ACTIVIDAD =
Transcribe sin cambios el fragmento del texto sobre las relaciones personales en las decisiones empresariales que va desde "Siendo muy frío" hasta "selección del producto.".

Como siempre, tic616 cuenta algo interesante en su último artículo . En este caso, sobre el peso de las relaciones personales en algunas decisiones empresariales.

Siendo muy frío y objetivo, el entorno ideal es aquél en que esas relaciones no influyen en las decisiones. En este caso, que un proveedor sea familia/vecino/amigo de un consejero/directivo, no debería influir decisivamente en la selección del producto.

Pero la realidad es que igual que eso puede influir en la decisión de nuestra compañía, influirá en las posteriores de nuestro proveedor. Si seleccionamos un software de ese proveedor bien relacionado con nuestro consejero/directivo, el día que tengamos un problema (que llegará), tendremos una línea directa con el proveedor para priorizar nuestro problema.

[Textos fuente de documentos con formato]

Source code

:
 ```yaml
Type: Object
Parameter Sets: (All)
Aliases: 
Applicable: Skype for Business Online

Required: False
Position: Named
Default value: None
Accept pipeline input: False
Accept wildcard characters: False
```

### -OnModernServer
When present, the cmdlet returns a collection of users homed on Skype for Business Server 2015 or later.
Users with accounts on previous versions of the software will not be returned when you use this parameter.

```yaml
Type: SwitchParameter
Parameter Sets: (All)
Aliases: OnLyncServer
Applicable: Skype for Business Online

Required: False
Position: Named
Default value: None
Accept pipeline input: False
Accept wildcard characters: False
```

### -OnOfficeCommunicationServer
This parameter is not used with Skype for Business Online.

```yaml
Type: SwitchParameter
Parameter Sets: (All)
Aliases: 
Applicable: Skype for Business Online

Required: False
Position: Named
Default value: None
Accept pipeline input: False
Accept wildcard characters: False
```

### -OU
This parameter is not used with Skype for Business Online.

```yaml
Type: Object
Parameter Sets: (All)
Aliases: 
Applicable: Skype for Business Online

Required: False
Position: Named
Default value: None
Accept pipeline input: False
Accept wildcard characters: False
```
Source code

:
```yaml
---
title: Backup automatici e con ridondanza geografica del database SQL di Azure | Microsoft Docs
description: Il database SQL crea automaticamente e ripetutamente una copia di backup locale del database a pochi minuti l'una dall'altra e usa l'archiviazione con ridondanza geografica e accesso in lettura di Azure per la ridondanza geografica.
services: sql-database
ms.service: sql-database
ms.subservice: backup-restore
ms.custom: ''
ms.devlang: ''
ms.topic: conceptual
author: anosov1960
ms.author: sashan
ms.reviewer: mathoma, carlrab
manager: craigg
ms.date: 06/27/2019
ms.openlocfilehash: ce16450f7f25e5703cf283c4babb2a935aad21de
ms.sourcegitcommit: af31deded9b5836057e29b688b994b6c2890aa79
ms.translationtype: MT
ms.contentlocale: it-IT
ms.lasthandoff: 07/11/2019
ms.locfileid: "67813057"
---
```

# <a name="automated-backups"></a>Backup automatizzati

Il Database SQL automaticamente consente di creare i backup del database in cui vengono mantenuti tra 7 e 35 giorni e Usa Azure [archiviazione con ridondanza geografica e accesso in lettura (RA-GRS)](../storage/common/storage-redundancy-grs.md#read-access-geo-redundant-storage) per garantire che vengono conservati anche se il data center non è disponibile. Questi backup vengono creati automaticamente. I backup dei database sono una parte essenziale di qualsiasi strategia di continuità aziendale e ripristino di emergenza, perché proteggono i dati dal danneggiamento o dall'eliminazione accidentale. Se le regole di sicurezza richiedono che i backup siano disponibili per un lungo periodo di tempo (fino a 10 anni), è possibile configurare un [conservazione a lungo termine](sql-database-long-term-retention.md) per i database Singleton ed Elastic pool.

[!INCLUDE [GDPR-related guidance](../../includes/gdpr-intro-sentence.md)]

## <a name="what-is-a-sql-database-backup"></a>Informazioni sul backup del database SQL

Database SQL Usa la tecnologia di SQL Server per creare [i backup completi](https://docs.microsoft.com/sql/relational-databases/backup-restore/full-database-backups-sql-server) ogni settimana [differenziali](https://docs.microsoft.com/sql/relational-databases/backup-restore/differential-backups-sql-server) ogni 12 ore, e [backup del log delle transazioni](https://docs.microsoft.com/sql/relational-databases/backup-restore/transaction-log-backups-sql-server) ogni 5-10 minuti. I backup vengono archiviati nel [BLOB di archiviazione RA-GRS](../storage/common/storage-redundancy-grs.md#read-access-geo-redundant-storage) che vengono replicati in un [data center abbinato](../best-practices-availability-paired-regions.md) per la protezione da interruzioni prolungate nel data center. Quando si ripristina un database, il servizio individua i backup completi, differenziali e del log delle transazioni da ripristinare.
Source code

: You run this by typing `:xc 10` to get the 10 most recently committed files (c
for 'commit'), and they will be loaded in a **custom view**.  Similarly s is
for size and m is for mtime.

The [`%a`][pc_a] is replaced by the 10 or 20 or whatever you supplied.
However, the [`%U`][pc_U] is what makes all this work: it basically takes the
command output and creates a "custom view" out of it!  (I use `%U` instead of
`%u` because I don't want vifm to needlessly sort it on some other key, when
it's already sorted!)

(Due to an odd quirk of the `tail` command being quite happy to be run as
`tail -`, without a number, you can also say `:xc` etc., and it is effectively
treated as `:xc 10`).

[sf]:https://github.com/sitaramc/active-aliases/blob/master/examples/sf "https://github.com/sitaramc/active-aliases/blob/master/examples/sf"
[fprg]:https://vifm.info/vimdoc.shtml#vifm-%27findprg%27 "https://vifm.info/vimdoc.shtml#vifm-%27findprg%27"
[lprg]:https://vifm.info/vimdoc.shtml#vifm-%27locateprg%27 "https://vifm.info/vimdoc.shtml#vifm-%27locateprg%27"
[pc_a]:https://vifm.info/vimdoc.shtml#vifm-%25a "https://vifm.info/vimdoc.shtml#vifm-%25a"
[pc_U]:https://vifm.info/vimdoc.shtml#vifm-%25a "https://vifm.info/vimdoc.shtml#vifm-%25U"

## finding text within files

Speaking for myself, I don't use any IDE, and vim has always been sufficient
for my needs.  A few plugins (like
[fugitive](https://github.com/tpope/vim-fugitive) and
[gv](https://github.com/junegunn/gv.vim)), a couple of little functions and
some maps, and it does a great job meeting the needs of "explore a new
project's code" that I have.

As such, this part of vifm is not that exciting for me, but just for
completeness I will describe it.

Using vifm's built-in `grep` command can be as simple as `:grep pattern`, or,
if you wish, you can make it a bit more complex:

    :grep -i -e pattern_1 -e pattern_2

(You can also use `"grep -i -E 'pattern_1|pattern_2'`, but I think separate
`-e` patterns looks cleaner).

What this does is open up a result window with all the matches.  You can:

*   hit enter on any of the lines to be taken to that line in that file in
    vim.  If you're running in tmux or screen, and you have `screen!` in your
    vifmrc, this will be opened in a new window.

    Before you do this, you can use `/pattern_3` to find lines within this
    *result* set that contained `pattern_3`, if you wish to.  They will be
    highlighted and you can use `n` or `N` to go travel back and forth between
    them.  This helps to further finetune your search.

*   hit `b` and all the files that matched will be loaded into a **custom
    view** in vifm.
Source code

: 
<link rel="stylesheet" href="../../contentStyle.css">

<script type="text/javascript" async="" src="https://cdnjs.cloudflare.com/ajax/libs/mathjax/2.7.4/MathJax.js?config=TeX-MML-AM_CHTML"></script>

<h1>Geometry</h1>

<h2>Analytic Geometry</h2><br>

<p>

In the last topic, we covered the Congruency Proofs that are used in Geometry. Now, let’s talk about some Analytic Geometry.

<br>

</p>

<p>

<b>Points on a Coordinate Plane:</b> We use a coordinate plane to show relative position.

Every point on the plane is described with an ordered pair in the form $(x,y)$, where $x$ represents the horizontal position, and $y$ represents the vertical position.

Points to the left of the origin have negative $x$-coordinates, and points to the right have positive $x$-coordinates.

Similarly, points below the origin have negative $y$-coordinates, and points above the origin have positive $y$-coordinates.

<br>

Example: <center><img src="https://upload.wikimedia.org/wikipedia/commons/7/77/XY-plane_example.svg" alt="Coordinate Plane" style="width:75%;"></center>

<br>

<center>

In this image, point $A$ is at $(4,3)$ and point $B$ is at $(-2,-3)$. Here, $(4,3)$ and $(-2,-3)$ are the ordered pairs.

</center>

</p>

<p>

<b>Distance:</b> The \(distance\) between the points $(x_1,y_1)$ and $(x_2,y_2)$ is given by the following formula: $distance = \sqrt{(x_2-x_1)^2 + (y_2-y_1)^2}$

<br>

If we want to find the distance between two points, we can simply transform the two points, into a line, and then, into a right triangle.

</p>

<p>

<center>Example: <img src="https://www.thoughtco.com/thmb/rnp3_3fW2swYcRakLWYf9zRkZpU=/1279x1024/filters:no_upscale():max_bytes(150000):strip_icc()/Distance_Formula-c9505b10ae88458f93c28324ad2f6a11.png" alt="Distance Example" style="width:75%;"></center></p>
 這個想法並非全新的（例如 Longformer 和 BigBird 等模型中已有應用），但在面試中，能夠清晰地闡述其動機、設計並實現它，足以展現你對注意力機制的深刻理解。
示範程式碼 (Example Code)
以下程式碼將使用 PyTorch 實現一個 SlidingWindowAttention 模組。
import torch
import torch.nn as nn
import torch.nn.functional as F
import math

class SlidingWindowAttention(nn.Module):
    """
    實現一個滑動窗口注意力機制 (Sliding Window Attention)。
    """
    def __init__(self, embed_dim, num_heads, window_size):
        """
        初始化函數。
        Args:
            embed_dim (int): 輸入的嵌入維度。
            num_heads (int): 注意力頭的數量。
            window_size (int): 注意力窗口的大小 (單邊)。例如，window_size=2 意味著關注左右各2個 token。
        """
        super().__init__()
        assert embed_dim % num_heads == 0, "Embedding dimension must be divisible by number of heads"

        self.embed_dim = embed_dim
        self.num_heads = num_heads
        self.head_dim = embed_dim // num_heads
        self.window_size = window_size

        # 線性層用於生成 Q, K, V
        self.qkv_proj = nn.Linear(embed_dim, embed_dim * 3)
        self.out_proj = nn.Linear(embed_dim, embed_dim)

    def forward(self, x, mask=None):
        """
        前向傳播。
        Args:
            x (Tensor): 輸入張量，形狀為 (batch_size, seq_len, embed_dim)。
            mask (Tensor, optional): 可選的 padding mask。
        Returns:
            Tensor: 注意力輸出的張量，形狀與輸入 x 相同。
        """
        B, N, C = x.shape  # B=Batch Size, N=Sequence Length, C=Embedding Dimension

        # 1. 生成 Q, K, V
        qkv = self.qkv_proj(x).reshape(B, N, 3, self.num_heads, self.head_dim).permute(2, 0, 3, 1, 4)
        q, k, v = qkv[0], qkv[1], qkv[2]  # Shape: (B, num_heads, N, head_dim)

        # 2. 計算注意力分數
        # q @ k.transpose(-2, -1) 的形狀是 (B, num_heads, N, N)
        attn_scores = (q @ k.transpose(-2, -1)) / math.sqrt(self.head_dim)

RESULTADO =
Siendo muy frío y objetivo, el entorno ideal es aquél en que esas relaciones no influyen en las decisiones. En este caso, que un proveedor sea familia/vecino/amigo de un consejero/directivo, no debería influir decisivamente en la selección del producto.